His eyes could have belonged to a dead man, they were so fixed. He didn’t seem to be breathing. I hovered there an inch or so over the floor.

Even though I’m often frightened, I have never been afraid of Fearless. I felt such a deep kinship with him that he never scared me.

When he let me go I stumbled but remained on my feet.

“Where is she?” he asked.

“Ambulance took her,” I said. “Gella went with them.”

“What you got?”

I considered my words carefully then. I knew he was close to killing, and I was taught never to point a loaded weapon at somebody unless I intended to shoot.

“Grove called me. He’s gonna meet us at the Charles Diner at nine.”

“He do this?”

“Naw. Naw, I don’t think so.”

“He know who did it?”

Before I could answer, Blood started barking and Morris Greenspan rushed in.

“Blood!” Fearless commanded, and the dog, still growling, stood down.

“Where?” Morris Greenspan asked. He was looking around the room. His eyes stopped on the floor of the den. “Gella said it was in there.”

The big, sloppy man was nearly in shock. His eyes were wide and his voice was strained to cracking. He lurched into the den and looked around, twisting from side to side.

“What happened?” he shouted, and then he fell to the floor just like a two-year-old throwing a tantrum. “What happened?”

He jerked and flailed around on the carpet for a while, but I didn’t mind. At least the spectacle distracted Fearless. After a minute or so we helped Morris back to his feet and sat him down in a chair.

“Why would anyone… how could they?” he said, and then he cried in earnest.

It was a deep, mournful wailing with no modesty or shame. He cried from his eyes and nose and mouth. He bent forward in the chair and called out for his Fanny, his Hedva. It was more like a pagan priest who had witnessed the death of his patron deity than a man who’d lost an in-law.

It was a full ten minutes before the lament subsided.

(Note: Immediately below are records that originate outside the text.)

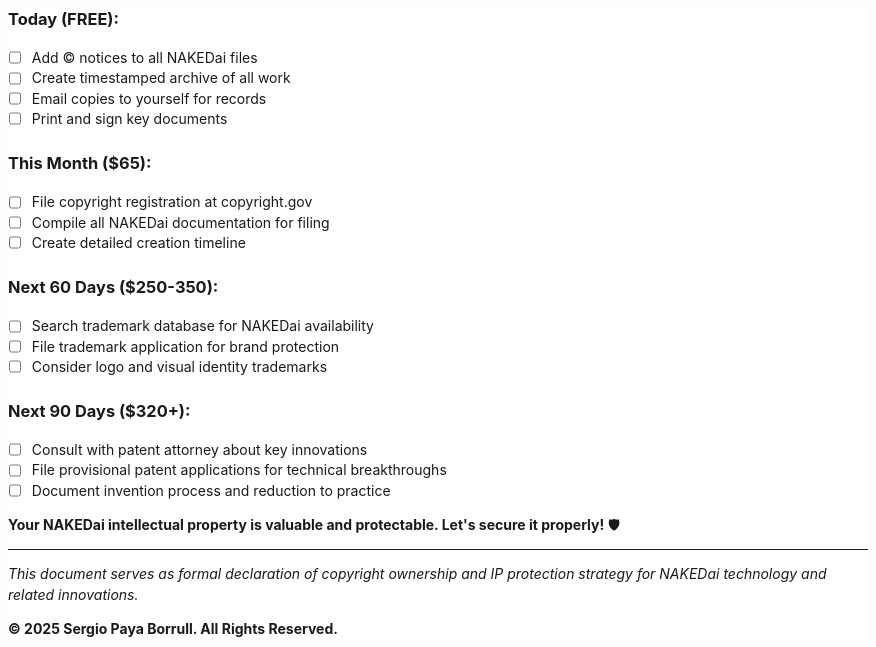 ### **Today (FREE):**
- [ ] Add © notices to all NAKEDai files
- [ ] Create timestamped archive of all work  
- [ ] Email copies to yourself for records
- [ ] Print and sign key documents

### **This Month ($65):**
- [ ] File copyright registration at copyright.gov
- [ ] Compile all NAKEDai documentation for filing
- [ ] Create detailed creation timeline

### **Next 60 Days ($250-350):**
- [ ] Search trademark database for NAKEDai availability
- [ ] File trademark application for brand protection
- [ ] Consider logo and visual identity trademarks

### **Next 90 Days ($320+):**
- [ ] Consult with patent attorney about key innovations
- [ ] File provisional patent applications for technical breakthroughs
- [ ] Document invention process and reduction to practice

**Your NAKEDai intellectual property is valuable and protectable. Let's secure it properly!** 🛡️

---

*This document serves as formal declaration of copyright ownership and IP protection strategy for NAKEDai technology and related innovations.*

**© 2025 Sergio Paya Borrull. All Rights Reserved.**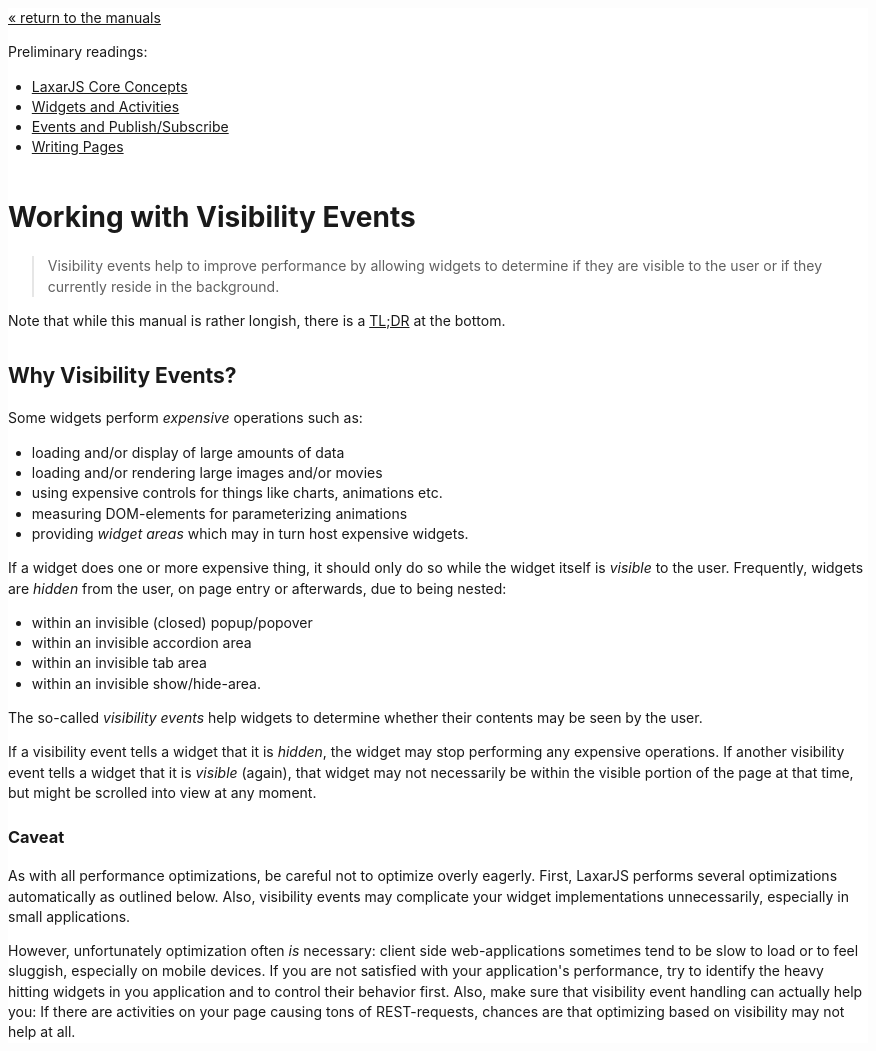 [« return to the manuals](index.md)

Preliminary readings:

* [LaxarJS Core Concepts](../concepts.md)
* [Widgets and Activities](widgets_and_activities.md)
* [Events and Publish/Subscribe](events.md)
* [Writing Pages](writing_pages.md)


# Working with Visibility Events

> Visibility events help to improve performance by allowing widgets to determine if they are visible to the user or if they currently reside in the background.

Note that while this manual is rather longish, there is a [TL;DR](#summary-tldr) at the bottom.

## Why Visibility Events?

Some widgets perform *expensive* operations such as:

  - loading and/or display of large amounts of data
  - loading and/or rendering large images and/or movies
  - using expensive controls for things like charts, animations etc.
  - measuring DOM-elements for parameterizing animations
  - providing *widget areas* which may in turn host expensive widgets.

If a widget does one or more expensive thing, it should only do so while the widget itself is *visible* to the user.
Frequently, widgets are *hidden* from the user, on page entry or afterwards, due to being nested:

  - within an invisible (closed) popup/popover
  - within an invisible accordion area
  - within an invisible tab area
  - within an invisible show/hide-area.

The so-called *visibility events* help widgets to determine whether their contents may be seen by the user.

If a visibility event tells a widget that it is *hidden*, the widget may stop performing any expensive operations.
If another visibility event tells a widget that it is *visible* (again), that widget may not necessarily be within the visible portion of the page at that time, but might be scrolled into view at any moment.


### Caveat

As with all performance optimizations, be careful not to optimize overly eagerly.
First, LaxarJS performs several optimizations automatically as outlined below.
Also, visibility events may complicate your widget implementations unnecessarily, especially in small applications.

However, unfortunately optimization often *is* necessary: client side web-applications sometimes tend to be slow to load or to feel sluggish, especially on mobile devices.
If you are not satisfied with your application's performance, try to identify the heavy hitting widgets in you application and to control their behavior first.
Also, make sure that visibility event handling can actually help you:
If there are activities on your page causing tons of REST-requests, chances are that optimizing based on visibility may not help at all.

“How did you hear about it?” I asked.

“Gella called me at work from the hospital. She said that they were taking her to the police station to talk.”

“What did she tell you?”

“That Hedva was dead!” he declared.

“Did she want you to pick her up or meet her?”

“She, she… I guess.”

“Then why did you come here?”

“I thought I could do something. I hoped I could do something. I wanted to help.”

“But she’s dead, man,” I said. The anger probably came from my own frustration. “She’s dead, and your wife needs help down at the cops.”

“Leave him alone, Paris,” Fearless said.

Blood growled to back up his new master’s command, but he wasn’t sure if he was growling at me or Morris.

“No,” Morris said. “He’s right. I should go.”

“You better not drive,” Fearless said. “We’ll take you.”

GELLA WASN’T too much better off than her husband. She was sitting at the far end of the long bench in the entrance room of the Boyleston Heights precinct. There were a few others seated here and there. Mostly Mexicans. Mostly women. Waiting for their men, I guess. Nobody seemed happy.

One young woman, she couldn’t have been twenty-five, had four small children running around, a toddler holding on to her skirts, and a baby in her arms. The children laughed and played on the hard floor, explored the area in front of the sergeant’s desk, and watched as three brown men were brought in in chains.